■ **DOCUMENT PASSAGE**:
================

Why, then, are we helping build K12, an online school? ( “Former Education Secretary Starts Online-Learning Venture,” Jan. 10, 2001.) Because the technology is hugely promising and powerful all the same. It has been misused, yes, but much of the technology is brand-new. The recent report issued by Congress’ bipartisan Web- Based Education Commission, led by former Sen. Bob Kerrey of Nebraska, argued that educational technology has not yet moved from “promise to practice.” The report concluded nevertheless that “the power of the Internet to transform the educational experience is awe-inspiring.” We agree.

Instead of drawing attention to itself, the well-wrought educational computer should fade into the background. It should attract no more notice than a clean window through which one looks. In the learning technology that we are involved in developing, the computer will become a two-person midget sub, allowing adult and child (seated side by side) to move forward at their own pace and go virtually anywhere—through teeming coral reefs and crowded seas and into the heart of our intellectual and civic heritage, without worrying about logistics or bookkeeping. Adult and child will decide together how fast to move along—when to speed forward, when to go back and repeat, and when to dive even deeper.

The Internet-connected computer can supply structure and a sense of forward motion through a school day, term, or year to a child who is working at home with parents or under a charter school’s auspices. It can allow parents or teachers to lay out a child’s education (one course or many) with as much expert guidance as they like. It can allow them to visualize a whole year in advance, and then show them at every stage how well each child is doing, and exactly how far each one has come.

It can put children in touch with each other and with the world. It can put parents in touch with other parents, with excellent teachers, and with tutors and other consultants. It can create the feel of an actual school with its own school community. It can help motivate, stimulate, entertain, and keep children informed about the world. In sum, it can help deliver a world-class education to virtually any child or adult almost anyplace in the world.

No online school will succeed unless the teaching material it offers is good enough to stand on its own, without computers or technology to jazz it up. After all, the proper role of the computer is not to replace but to facilitate a rigorous education. The online school that keeps its students glued to a machine all day is destined to fail. Indeed, at any successful online school, book reading will be the heart of education. (We have no objection to delivering books electronically, but old-fashioned books on paper are so much better designed and easier to use that we are in no hurry to toss them out.) Our students will become fluent keyboardists, but they will learn to be fluent at writing and figuring on paper, too.

================

■ **TASK INSTRUCTIONS**:
1) Print the online-school passage word for word, starting at "Instead of drawing" and ending at "dive even deeper.".
2) In the online-school passage, why are the writers in no hurry to give up old-fashioned paper books even though they don't object to delivering books electronically?

■ **DATASET RECORDS**:
================

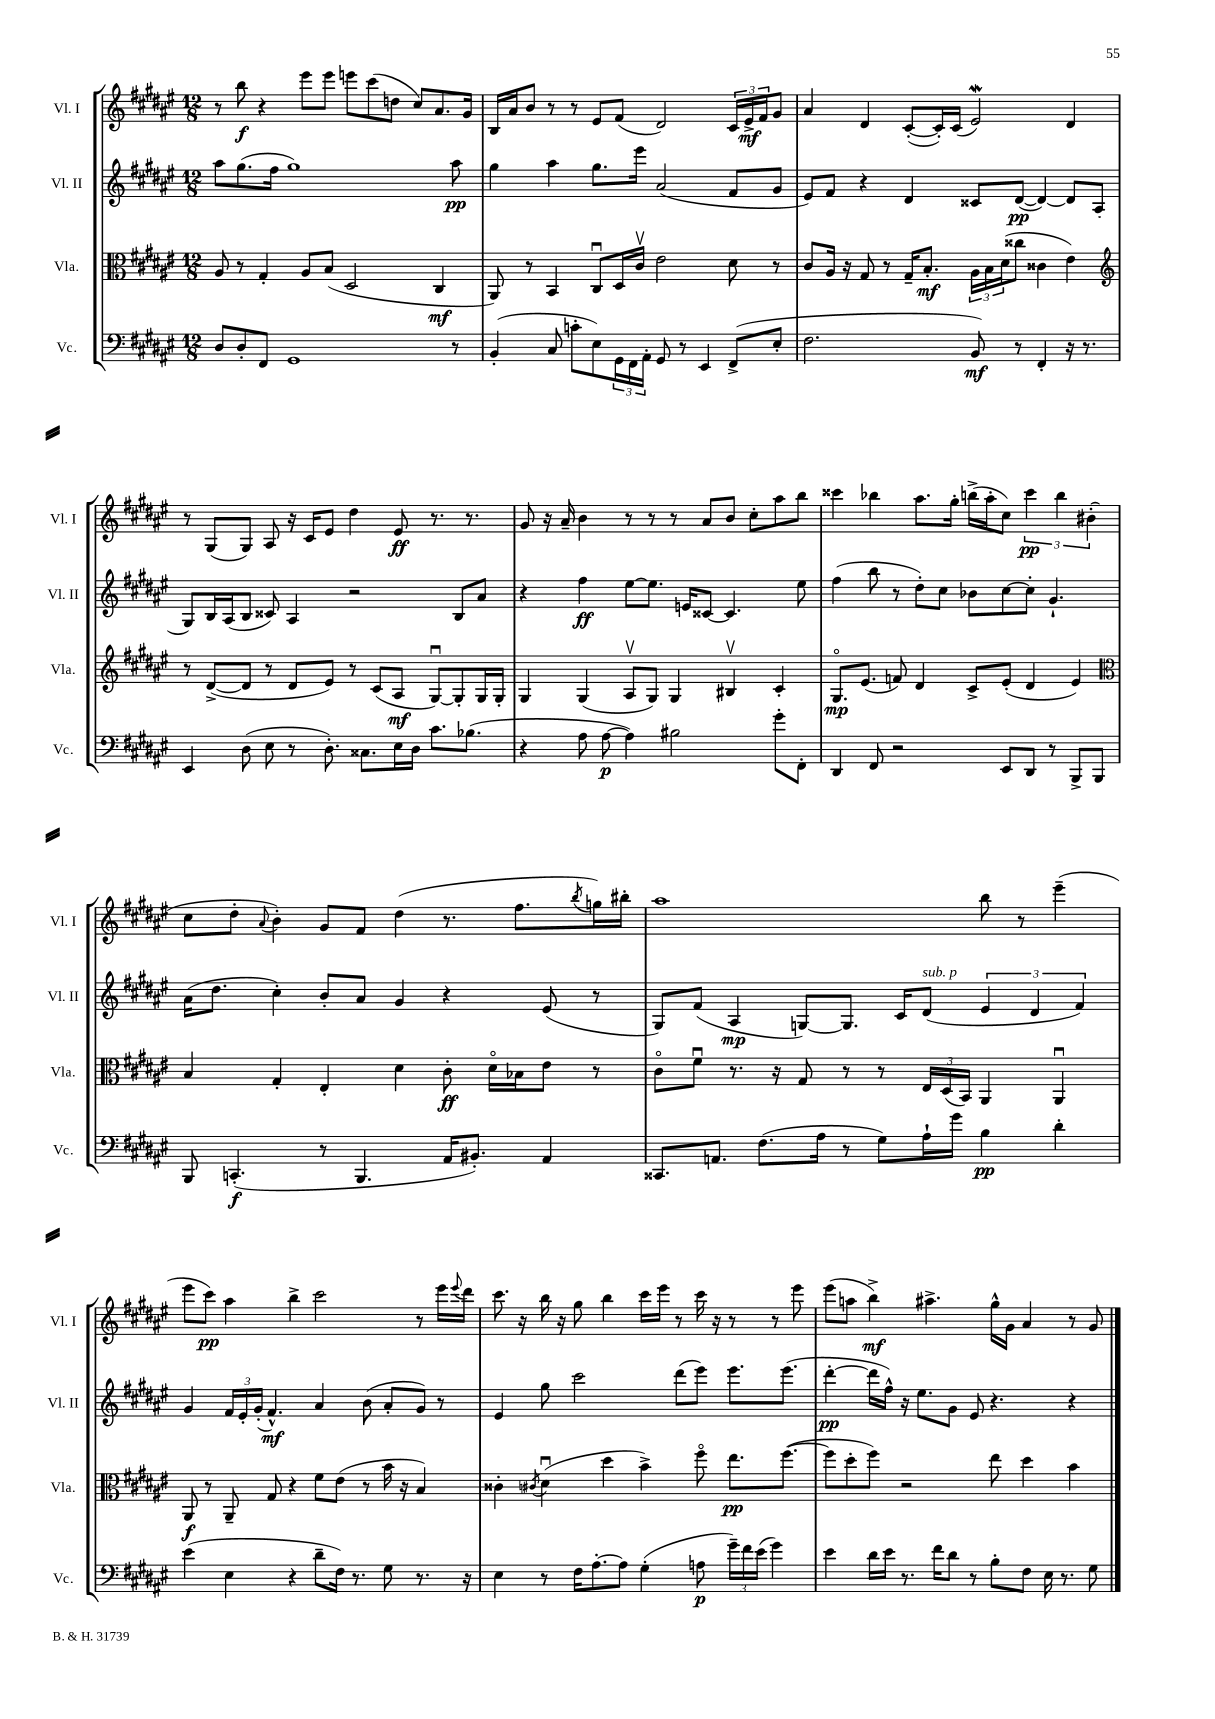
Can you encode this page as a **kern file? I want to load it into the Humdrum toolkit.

================

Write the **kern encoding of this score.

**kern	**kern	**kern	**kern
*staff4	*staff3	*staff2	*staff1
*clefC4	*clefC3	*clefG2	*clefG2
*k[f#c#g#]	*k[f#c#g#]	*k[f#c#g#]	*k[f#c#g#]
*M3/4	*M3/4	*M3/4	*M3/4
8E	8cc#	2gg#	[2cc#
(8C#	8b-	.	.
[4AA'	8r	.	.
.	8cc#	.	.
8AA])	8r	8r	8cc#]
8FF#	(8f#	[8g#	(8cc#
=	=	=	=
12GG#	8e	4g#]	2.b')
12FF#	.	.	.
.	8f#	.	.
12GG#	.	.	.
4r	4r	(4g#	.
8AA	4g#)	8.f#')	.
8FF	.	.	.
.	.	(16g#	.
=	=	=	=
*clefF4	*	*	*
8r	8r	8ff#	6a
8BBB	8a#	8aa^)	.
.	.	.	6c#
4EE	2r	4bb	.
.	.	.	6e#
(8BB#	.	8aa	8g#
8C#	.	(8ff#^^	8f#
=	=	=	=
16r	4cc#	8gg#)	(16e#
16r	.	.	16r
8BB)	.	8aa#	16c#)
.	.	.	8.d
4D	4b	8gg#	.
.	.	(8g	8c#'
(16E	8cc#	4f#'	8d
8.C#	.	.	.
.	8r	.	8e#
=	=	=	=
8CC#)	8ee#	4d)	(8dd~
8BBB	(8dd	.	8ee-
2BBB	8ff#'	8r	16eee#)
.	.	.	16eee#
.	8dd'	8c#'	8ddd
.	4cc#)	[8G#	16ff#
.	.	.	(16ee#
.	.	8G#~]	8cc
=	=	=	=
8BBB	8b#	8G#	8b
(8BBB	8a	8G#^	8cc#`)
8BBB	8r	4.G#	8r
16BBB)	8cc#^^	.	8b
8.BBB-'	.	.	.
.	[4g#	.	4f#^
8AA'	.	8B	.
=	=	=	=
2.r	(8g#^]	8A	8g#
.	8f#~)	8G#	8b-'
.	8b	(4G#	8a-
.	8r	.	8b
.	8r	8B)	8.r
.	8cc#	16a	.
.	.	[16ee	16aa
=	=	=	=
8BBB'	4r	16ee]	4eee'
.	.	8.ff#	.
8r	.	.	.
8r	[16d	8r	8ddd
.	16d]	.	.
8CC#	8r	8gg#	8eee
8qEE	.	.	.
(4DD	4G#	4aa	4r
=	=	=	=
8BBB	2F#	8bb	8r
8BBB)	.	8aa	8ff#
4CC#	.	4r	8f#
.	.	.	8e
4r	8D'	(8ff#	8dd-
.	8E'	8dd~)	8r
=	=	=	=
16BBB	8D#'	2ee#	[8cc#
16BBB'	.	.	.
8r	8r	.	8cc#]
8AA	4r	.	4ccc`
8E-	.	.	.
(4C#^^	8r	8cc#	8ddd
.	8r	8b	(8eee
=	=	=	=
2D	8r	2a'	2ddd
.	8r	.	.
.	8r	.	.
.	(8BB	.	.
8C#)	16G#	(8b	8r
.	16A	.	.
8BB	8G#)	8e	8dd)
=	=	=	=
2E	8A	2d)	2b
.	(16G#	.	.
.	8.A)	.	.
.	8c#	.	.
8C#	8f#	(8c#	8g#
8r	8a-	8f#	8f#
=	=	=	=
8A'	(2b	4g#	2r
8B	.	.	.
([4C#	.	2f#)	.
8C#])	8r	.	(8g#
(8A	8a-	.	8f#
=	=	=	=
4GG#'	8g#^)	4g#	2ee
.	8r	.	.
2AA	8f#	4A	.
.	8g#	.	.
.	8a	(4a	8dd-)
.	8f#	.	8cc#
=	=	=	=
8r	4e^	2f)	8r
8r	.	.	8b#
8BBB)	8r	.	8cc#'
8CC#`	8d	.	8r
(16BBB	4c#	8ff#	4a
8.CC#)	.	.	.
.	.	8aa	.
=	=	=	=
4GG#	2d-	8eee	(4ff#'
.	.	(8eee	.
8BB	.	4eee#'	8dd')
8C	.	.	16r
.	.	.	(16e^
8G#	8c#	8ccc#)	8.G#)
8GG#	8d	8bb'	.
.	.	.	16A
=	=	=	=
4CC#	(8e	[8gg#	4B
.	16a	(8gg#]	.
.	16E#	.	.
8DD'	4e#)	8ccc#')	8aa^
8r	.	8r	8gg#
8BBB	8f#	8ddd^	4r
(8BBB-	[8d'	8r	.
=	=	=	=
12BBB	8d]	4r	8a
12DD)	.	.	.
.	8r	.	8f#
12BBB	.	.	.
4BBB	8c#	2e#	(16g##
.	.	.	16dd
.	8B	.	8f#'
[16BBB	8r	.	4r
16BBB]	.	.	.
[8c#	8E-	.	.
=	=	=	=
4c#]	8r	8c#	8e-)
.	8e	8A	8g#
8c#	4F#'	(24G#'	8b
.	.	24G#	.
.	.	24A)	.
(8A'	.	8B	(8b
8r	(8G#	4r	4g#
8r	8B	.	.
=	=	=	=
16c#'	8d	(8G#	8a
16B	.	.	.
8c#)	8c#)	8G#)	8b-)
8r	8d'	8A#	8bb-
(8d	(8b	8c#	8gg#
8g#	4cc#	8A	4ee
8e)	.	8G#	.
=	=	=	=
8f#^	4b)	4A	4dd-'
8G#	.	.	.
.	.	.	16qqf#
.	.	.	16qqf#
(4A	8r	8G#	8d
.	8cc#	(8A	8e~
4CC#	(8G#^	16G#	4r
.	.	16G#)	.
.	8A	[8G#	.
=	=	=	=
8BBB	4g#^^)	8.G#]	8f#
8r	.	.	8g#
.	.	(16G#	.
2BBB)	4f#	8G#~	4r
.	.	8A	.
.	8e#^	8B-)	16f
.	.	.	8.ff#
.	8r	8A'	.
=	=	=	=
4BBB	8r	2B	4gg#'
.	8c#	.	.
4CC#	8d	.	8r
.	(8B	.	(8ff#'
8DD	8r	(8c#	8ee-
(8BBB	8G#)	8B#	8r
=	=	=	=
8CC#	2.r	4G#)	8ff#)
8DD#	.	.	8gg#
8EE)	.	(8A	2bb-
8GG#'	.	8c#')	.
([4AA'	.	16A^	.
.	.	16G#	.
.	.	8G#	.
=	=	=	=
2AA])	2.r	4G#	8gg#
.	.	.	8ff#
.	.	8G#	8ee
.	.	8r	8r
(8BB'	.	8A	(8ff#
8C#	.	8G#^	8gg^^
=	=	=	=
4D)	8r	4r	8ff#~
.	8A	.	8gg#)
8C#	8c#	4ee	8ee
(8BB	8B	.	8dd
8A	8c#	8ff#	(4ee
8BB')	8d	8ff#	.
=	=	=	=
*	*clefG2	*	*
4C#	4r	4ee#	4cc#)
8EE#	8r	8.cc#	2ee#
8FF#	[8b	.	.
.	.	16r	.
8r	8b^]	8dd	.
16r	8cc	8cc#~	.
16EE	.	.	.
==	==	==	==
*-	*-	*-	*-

================

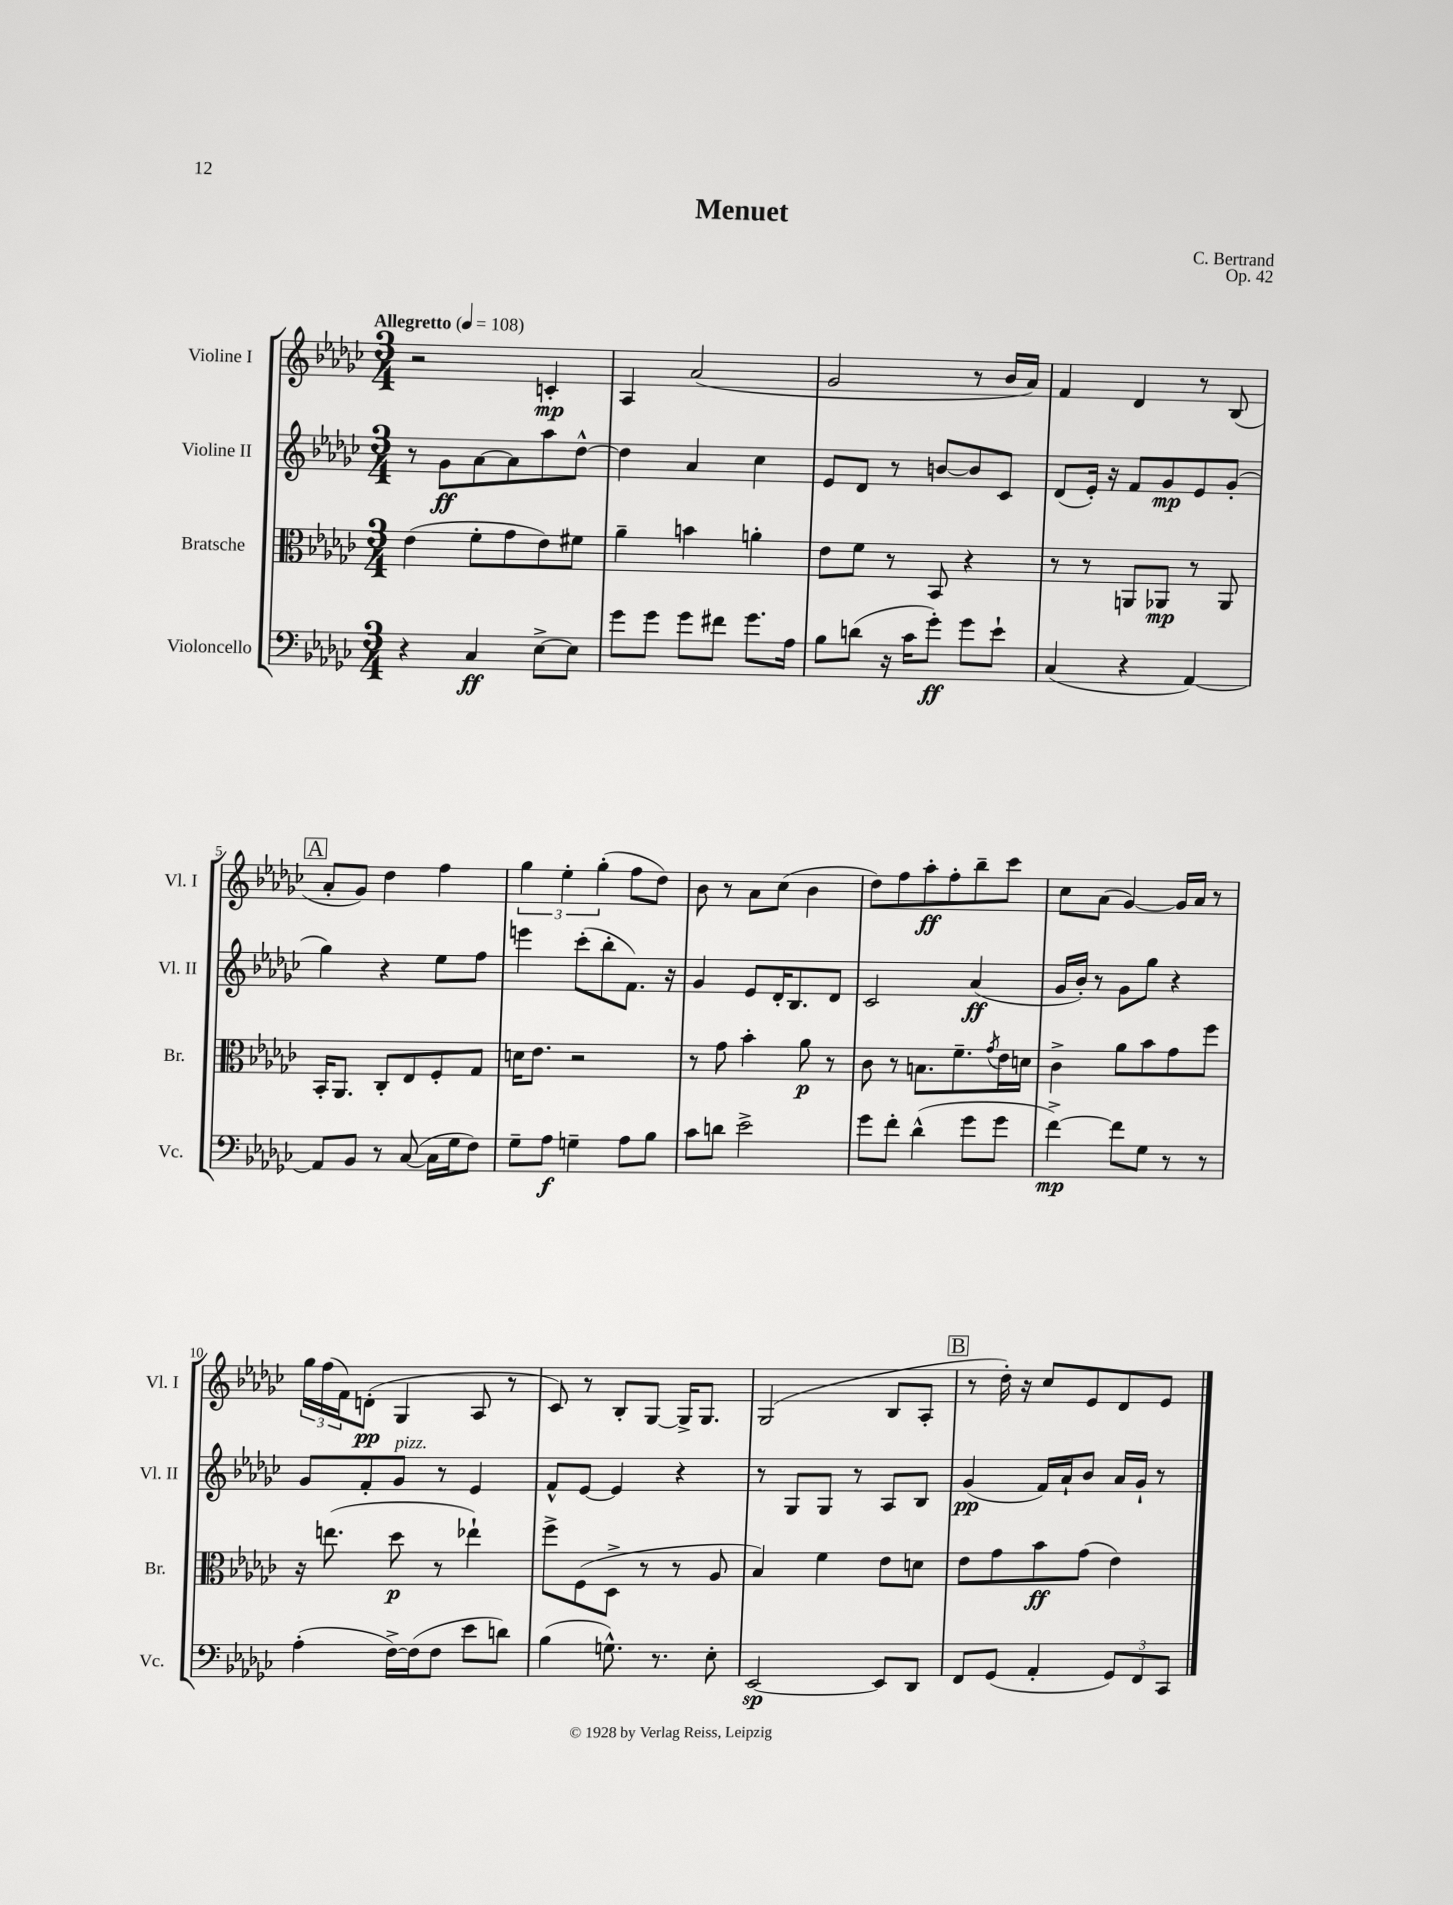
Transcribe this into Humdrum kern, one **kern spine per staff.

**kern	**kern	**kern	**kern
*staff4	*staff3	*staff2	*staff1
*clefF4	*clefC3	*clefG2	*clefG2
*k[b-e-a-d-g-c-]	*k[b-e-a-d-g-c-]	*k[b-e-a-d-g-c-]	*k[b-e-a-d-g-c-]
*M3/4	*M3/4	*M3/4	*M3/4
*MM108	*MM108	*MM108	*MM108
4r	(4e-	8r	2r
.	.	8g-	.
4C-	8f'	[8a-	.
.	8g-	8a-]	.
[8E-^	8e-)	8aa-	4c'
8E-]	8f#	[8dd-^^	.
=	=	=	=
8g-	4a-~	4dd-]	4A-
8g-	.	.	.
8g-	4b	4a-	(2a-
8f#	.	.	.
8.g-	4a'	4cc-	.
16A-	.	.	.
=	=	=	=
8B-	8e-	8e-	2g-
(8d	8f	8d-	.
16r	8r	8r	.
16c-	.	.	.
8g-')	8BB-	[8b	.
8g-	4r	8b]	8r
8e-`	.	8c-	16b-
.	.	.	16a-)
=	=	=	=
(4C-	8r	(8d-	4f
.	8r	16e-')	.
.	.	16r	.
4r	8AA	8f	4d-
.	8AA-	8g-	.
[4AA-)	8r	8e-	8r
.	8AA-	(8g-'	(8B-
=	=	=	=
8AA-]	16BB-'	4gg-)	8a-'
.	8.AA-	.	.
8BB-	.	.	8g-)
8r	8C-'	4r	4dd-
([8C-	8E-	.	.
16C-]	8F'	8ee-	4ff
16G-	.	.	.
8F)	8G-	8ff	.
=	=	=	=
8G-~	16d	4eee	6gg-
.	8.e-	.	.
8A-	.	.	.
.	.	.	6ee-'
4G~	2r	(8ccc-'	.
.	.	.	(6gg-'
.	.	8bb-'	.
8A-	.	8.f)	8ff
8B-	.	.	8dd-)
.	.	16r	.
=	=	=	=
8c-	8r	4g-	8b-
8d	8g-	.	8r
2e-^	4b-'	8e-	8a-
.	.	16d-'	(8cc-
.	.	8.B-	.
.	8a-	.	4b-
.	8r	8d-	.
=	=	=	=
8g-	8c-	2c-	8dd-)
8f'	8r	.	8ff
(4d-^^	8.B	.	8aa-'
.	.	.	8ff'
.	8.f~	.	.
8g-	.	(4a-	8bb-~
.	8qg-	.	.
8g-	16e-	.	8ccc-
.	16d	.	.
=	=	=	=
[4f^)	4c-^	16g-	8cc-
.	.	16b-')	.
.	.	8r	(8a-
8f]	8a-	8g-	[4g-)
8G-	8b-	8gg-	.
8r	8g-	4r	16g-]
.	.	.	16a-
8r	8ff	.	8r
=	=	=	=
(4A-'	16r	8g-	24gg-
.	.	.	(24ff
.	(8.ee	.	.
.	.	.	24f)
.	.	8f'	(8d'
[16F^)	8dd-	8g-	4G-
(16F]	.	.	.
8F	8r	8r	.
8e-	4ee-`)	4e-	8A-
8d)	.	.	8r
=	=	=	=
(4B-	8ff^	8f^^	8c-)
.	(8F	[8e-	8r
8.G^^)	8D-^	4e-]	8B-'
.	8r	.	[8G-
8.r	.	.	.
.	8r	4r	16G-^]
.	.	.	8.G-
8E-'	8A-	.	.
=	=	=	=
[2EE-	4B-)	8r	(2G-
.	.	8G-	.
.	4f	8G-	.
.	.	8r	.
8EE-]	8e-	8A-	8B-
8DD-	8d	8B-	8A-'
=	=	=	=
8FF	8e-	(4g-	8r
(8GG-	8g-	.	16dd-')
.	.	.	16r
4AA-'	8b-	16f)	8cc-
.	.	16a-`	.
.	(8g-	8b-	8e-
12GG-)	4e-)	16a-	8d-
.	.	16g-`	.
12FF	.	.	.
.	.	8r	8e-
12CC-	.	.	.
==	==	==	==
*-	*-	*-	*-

================

■ **LIST OF SOLUTIONS**:
1)
Instead of drawing attention to itself, the well-wrought educational computer should fade into the background. It should attract no more notice than a clean window through which one looks. In the learning technology that we are involved in developing, the computer will become a two-person midget sub, allowing adult and child (seated side by side) to move forward at their own pace and go virtually anywhere—through teeming coral reefs and crowded seas and into the heart of our intellectual and civic heritage, without worrying about logistics or bookkeeping. Adult and child will decide together how fast to move along—when to speed forward, when to go back and repeat, and when to dive even deeper.

2) They consider paper books so much better designed and easier to use that they see no reason to rush to replace them.